New Chamber Festival

After you survive Continuum - and you will - immediately contact New Chamber Festival Baltimore and get your tickets for a three-day immersion into contemporary works for string quartet in June. The first biennial festival, in 2002, was quite a success in the quantity and quality of performances; the second promises the same.

Using Shriver Hall, Evergreen House and Peabody Conservatory, the fest will present three top ensembles - the Leipzig String Quartet from Germany, Endellion String Quartet from England and the Cuarteto Latinoamericano from Mexico.
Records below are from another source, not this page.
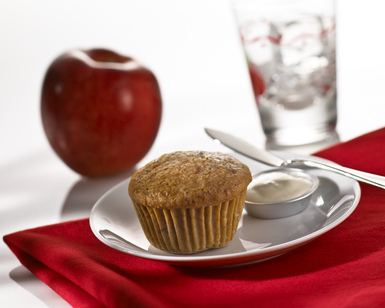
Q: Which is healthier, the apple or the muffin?
A: The apple is healthier than the muffin.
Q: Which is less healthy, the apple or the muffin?
A: The muffin is less healthy than the apple.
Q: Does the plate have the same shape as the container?
A: Yes, both the plate and the container are round.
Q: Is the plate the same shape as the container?
A: Yes, both the plate and the container are round.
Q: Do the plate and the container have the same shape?
A: Yes, both the plate and the container are round.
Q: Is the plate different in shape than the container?
A: No, both the plate and the container are round.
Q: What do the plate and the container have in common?
A: The shape, both the plate and the container are round.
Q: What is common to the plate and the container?
A: The shape, both the plate and the container are round.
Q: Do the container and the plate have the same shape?
A: Yes, both the container and the plate are round.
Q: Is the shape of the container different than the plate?
A: No, both the container and the plate are round.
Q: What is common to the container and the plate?
A: The shape, both the container and the plate are round.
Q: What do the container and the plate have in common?
A: The shape, both the container and the plate are round.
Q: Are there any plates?
A: Yes, there is a plate.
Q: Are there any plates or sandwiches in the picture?
A: Yes, there is a plate.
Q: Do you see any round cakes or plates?
A: Yes, there is a round plate.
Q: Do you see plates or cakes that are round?
A: Yes, the plate is round.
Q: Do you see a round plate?
A: Yes, there is a round plate.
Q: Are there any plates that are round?
A: Yes, there is a plate that is round.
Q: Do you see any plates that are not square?
A: Yes, there is a round plate.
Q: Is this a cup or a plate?
A: This is a plate.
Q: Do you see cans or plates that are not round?
A: No, there is a plate but it is round.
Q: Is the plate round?
A: Yes, the plate is round.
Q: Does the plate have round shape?
A: Yes, the plate is round.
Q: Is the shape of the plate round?
A: Yes, the plate is round.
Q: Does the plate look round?
A: Yes, the plate is round.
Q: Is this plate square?
A: No, the plate is round.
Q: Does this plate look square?
A: No, the plate is round.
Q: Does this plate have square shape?
A: No, the plate is round.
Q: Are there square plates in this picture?
A: No, there is a plate but it is round.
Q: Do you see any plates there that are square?
A: No, there is a plate but it is round.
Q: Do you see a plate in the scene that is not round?
A: No, there is a plate but it is round.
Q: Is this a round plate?
A: Yes, this is a round plate.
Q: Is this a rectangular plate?
A: No, this is a round plate.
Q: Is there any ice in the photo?
A: Yes, there is ice.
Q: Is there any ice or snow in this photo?
A: Yes, there is ice.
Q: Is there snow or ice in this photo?
A: Yes, there is ice.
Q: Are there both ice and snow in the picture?
A: No, there is ice but no snow.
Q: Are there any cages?
A: No, there are no cages.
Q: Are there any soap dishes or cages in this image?
A: No, there are no cages or soap dishes.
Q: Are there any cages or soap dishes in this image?
A: No, there are no cages or soap dishes.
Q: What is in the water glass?
A: The ice is in the water glass.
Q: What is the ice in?
A: The ice is in the water glass.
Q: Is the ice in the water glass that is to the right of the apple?
A: Yes, the ice is in the water glass.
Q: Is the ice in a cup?
A: No, the ice is in the water glass.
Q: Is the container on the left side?
A: No, the container is on the right of the image.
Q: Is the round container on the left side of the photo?
A: No, the container is on the right of the image.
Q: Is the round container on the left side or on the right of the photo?
A: The container is on the right of the image.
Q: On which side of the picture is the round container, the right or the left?
A: The container is on the right of the image.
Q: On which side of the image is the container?
A: The container is on the right of the image.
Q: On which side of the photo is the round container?
A: The container is on the right of the image.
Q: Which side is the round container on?
A: The container is on the right of the image.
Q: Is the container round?
A: Yes, the container is round.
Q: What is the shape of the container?
A: The container is round.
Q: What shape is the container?
A: The container is round.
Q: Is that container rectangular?
A: No, the container is round.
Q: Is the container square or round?
A: The container is round.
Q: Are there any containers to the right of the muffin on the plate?
A: Yes, there is a container to the right of the muffin.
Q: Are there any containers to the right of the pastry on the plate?
A: Yes, there is a container to the right of the muffin.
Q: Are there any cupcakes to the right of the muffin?
A: No, there is a container to the right of the muffin.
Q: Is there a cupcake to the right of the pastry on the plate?
A: No, there is a container to the right of the muffin.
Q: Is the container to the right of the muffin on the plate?
A: Yes, the container is to the right of the muffin.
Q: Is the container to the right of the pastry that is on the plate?
A: Yes, the container is to the right of the muffin.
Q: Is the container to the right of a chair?
A: No, the container is to the right of the muffin.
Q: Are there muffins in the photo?
A: Yes, there is a muffin.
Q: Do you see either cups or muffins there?
A: Yes, there is a muffin.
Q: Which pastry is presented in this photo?
A: The pastry is a muffin.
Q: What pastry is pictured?
A: The pastry is a muffin.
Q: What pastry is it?
A: The pastry is a muffin.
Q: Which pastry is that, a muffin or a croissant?
A: This is a muffin.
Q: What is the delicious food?
A: The food is a muffin.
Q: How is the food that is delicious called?
A: The food is a muffin.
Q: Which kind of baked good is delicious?
A: The baked good is a muffin.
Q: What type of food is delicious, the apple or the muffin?
A: The muffin is delicious.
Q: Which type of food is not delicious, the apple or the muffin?
A: The apple is not delicious.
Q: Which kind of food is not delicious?
A: The food is an apple.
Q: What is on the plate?
A: The muffin is on the plate.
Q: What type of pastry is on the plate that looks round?
A: The pastry is a muffin.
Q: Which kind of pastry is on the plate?
A: The pastry is a muffin.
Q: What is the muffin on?
A: The muffin is on the plate.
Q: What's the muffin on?
A: The muffin is on the plate.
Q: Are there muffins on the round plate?
A: Yes, there is a muffin on the plate.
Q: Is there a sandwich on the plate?
A: No, there is a muffin on the plate.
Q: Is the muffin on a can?
A: No, the muffin is on the plate.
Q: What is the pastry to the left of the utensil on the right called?
A: The pastry is a muffin.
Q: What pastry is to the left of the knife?
A: The pastry is a muffin.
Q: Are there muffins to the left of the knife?
A: Yes, there is a muffin to the left of the knife.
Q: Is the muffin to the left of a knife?
A: Yes, the muffin is to the left of a knife.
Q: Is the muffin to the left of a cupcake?
A: No, the muffin is to the left of a knife.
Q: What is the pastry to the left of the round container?
A: The pastry is a muffin.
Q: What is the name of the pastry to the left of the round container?
A: The pastry is a muffin.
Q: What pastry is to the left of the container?
A: The pastry is a muffin.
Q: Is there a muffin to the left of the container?
A: Yes, there is a muffin to the left of the container.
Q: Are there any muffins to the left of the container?
A: Yes, there is a muffin to the left of the container.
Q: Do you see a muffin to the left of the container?
A: Yes, there is a muffin to the left of the container.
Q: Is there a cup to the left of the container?
A: No, there is a muffin to the left of the container.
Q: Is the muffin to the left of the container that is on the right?
A: Yes, the muffin is to the left of the container.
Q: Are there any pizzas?
A: No, there are no pizzas.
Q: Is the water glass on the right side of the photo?
A: Yes, the water glass is on the right of the image.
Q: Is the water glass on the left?
A: No, the water glass is on the right of the image.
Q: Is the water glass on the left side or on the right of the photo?
A: The water glass is on the right of the image.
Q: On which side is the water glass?
A: The water glass is on the right of the image.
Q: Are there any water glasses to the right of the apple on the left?
A: Yes, there is a water glass to the right of the apple.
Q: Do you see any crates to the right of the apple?
A: No, there is a water glass to the right of the apple.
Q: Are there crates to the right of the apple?
A: No, there is a water glass to the right of the apple.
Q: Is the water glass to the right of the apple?
A: Yes, the water glass is to the right of the apple.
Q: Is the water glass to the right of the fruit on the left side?
A: Yes, the water glass is to the right of the apple.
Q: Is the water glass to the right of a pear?
A: No, the water glass is to the right of the apple.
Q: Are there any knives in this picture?
A: Yes, there is a knife.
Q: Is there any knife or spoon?
A: Yes, there is a knife.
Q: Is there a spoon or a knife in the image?
A: Yes, there is a knife.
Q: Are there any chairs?
A: No, there are no chairs.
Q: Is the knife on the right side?
A: Yes, the knife is on the right of the image.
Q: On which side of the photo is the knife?
A: The knife is on the right of the image.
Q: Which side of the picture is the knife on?
A: The knife is on the right of the image.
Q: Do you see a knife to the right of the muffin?
A: Yes, there is a knife to the right of the muffin.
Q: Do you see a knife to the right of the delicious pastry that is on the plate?
A: Yes, there is a knife to the right of the muffin.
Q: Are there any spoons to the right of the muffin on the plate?
A: No, there is a knife to the right of the muffin.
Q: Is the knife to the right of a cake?
A: No, the knife is to the right of the muffin.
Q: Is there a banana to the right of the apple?
A: No, there is a knife to the right of the apple.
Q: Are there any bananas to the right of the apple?
A: No, there is a knife to the right of the apple.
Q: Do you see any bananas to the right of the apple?
A: No, there is a knife to the right of the apple.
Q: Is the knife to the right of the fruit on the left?
A: Yes, the knife is to the right of the apple.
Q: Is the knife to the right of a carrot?
A: No, the knife is to the right of the apple.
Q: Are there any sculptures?
A: No, there are no sculptures.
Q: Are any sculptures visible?
A: No, there are no sculptures.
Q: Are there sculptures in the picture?
A: No, there are no sculptures.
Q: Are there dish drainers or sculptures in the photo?
A: No, there are no sculptures or dish drainers.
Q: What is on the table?
A: The napkin is on the table.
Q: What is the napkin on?
A: The napkin is on the table.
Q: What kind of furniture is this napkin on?
A: The napkin is on the table.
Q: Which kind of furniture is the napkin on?
A: The napkin is on the table.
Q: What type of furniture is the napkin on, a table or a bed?
A: The napkin is on a table.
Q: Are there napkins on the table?
A: Yes, there is a napkin on the table.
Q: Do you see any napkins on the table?
A: Yes, there is a napkin on the table.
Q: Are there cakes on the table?
A: No, there is a napkin on the table.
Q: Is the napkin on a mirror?
A: No, the napkin is on the table.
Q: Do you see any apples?
A: Yes, there is an apple.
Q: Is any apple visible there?
A: Yes, there is an apple.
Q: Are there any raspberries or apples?
A: Yes, there is an apple.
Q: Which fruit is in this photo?
A: The fruit is an apple.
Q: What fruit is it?
A: The fruit is an apple.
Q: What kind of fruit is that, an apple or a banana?
A: That is an apple.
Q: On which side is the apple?
A: The apple is on the left of the image.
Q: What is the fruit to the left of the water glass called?
A: The fruit is an apple.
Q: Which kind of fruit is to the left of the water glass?
A: The fruit is an apple.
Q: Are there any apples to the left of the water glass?
A: Yes, there is an apple to the left of the water glass.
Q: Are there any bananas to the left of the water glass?
A: No, there is an apple to the left of the water glass.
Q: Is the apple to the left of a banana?
A: No, the apple is to the left of the water glass.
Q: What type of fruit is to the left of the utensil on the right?
A: The fruit is an apple.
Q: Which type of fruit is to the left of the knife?
A: The fruit is an apple.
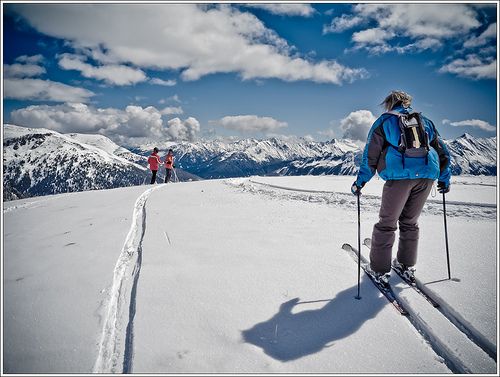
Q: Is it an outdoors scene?
A: Yes, it is outdoors.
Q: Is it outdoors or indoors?
A: It is outdoors.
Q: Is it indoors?
A: No, it is outdoors.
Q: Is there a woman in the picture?
A: Yes, there is a woman.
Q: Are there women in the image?
A: Yes, there is a woman.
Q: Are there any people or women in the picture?
A: Yes, there is a woman.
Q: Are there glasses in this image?
A: No, there are no glasses.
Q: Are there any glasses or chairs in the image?
A: No, there are no glasses or chairs.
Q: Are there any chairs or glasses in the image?
A: No, there are no glasses or chairs.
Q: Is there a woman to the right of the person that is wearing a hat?
A: Yes, there is a woman to the right of the person.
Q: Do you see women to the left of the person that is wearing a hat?
A: No, the woman is to the right of the person.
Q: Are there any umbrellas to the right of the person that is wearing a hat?
A: No, there is a woman to the right of the person.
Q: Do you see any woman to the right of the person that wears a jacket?
A: Yes, there is a woman to the right of the person.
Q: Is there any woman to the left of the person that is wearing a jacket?
A: No, the woman is to the right of the person.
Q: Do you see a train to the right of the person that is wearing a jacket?
A: No, there is a woman to the right of the person.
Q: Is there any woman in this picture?
A: Yes, there is a woman.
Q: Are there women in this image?
A: Yes, there is a woman.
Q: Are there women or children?
A: Yes, there is a woman.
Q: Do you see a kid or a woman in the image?
A: Yes, there is a woman.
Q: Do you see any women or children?
A: Yes, there is a woman.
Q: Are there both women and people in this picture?
A: Yes, there are both a woman and people.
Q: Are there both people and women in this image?
A: Yes, there are both a woman and people.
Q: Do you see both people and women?
A: Yes, there are both a woman and people.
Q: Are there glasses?
A: No, there are no glasses.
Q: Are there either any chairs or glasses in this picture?
A: No, there are no glasses or chairs.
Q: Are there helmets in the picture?
A: No, there are no helmets.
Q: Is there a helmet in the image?
A: No, there are no helmets.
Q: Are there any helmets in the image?
A: No, there are no helmets.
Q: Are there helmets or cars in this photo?
A: No, there are no helmets or cars.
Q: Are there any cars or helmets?
A: No, there are no helmets or cars.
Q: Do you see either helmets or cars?
A: No, there are no helmets or cars.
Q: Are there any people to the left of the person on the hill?
A: Yes, there is a person to the left of the skier.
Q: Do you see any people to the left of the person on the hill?
A: Yes, there is a person to the left of the skier.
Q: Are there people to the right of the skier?
A: No, the person is to the left of the skier.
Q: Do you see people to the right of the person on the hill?
A: No, the person is to the left of the skier.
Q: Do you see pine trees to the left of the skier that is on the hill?
A: No, there is a person to the left of the skier.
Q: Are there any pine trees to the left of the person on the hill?
A: No, there is a person to the left of the skier.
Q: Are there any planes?
A: No, there are no planes.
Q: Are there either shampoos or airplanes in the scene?
A: No, there are no airplanes or shampoos.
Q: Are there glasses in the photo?
A: No, there are no glasses.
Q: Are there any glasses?
A: No, there are no glasses.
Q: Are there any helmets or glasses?
A: No, there are no glasses or helmets.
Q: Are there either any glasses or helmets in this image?
A: No, there are no glasses or helmets.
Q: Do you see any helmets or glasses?
A: No, there are no glasses or helmets.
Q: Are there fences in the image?
A: No, there are no fences.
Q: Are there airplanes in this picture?
A: No, there are no airplanes.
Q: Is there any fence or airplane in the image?
A: No, there are no airplanes or fences.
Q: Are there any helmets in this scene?
A: No, there are no helmets.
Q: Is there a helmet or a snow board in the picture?
A: No, there are no helmets or snowboards.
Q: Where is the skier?
A: The skier is on the hill.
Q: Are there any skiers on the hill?
A: Yes, there is a skier on the hill.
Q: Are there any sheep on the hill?
A: No, there is a skier on the hill.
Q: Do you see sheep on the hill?
A: No, there is a skier on the hill.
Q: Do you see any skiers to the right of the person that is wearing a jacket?
A: Yes, there is a skier to the right of the person.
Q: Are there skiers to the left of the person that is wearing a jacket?
A: No, the skier is to the right of the person.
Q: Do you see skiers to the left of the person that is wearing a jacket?
A: No, the skier is to the right of the person.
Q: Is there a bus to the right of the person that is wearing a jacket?
A: No, there is a skier to the right of the person.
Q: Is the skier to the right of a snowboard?
A: No, the skier is to the right of a person.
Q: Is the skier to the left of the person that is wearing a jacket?
A: No, the skier is to the right of the person.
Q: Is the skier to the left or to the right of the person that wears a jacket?
A: The skier is to the right of the person.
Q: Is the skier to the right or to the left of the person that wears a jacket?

Repertoire will be drawn from major works by such 20th-century luminaries as Stravinsky, Arnold Schoenberg, Bela Bartok, Leos Janacek, Charles Ives, Alberto Ginastera, Silvestre Revueltas, Benjamin Britten and Toru Takemitsu. Significant composers of the current scene, including Robin Holloway and Reza Vali, will also be represented.

The festival runs June 25-27 and offers pre-concert talks for each of the five performances. For more information, call 410-783-8570.

Choral Arts Society

If you could bottle all the humility, love and hope contained in Bach's B minor Mass, you'd have a cure for everything that ails the world. This isn't just a monument of Western music, containing an endlessly rewarding summation of baroque (and even some Renaissance) styles and techniques, but an affirmation of all that is decent about humanity.

Yes, it's a statement of faith; yes, it's specifically Christian in text. But for Bach, it's an inclusive, border-less faith. And, like magnificent religious paintings that adorn cathedrals and museums today, the Mass can be approached solely as a profound work of beauty. It is not limited or limiting. It cannot age.

Tom Hall led his Baltimore Choral Arts Society in a stirring account of the Mass Sunday night at Goucher College's unfortunately dry-sounding Kraushaar Auditorium. The conductor's tempos struck an effective balance that allowed plenty of propulsion for the dancing rhythms (the Et resurrexit and Osanna passages rocked), but plenty of breadth and repose for the score's most reflective moments.

The choristers were in terrific form, as careful and expressive at the softest volumes as they were boldly assertive at the loudest. Articulation was admirably clear and confident throughout. The guest soloists included the golden-toned mezzo-soprano Marietta Simpson, who made the Agnus Dei deeply moving. Sopranos Heather Buck and Jennifer Casey Cabot and baritone Thomas Meglioranza proved valuable assets as well, but tenor Ryan Turner made a decidedly undernourished sound.

The orchestra shone, too, from Mary Bisson's vivid horn solo and the sparkling contributions of Langston Fitzgerald III and his fellow trumpeters to the ethereal phrasing of flutist Emily Skala.

Bach and a packed house were well served.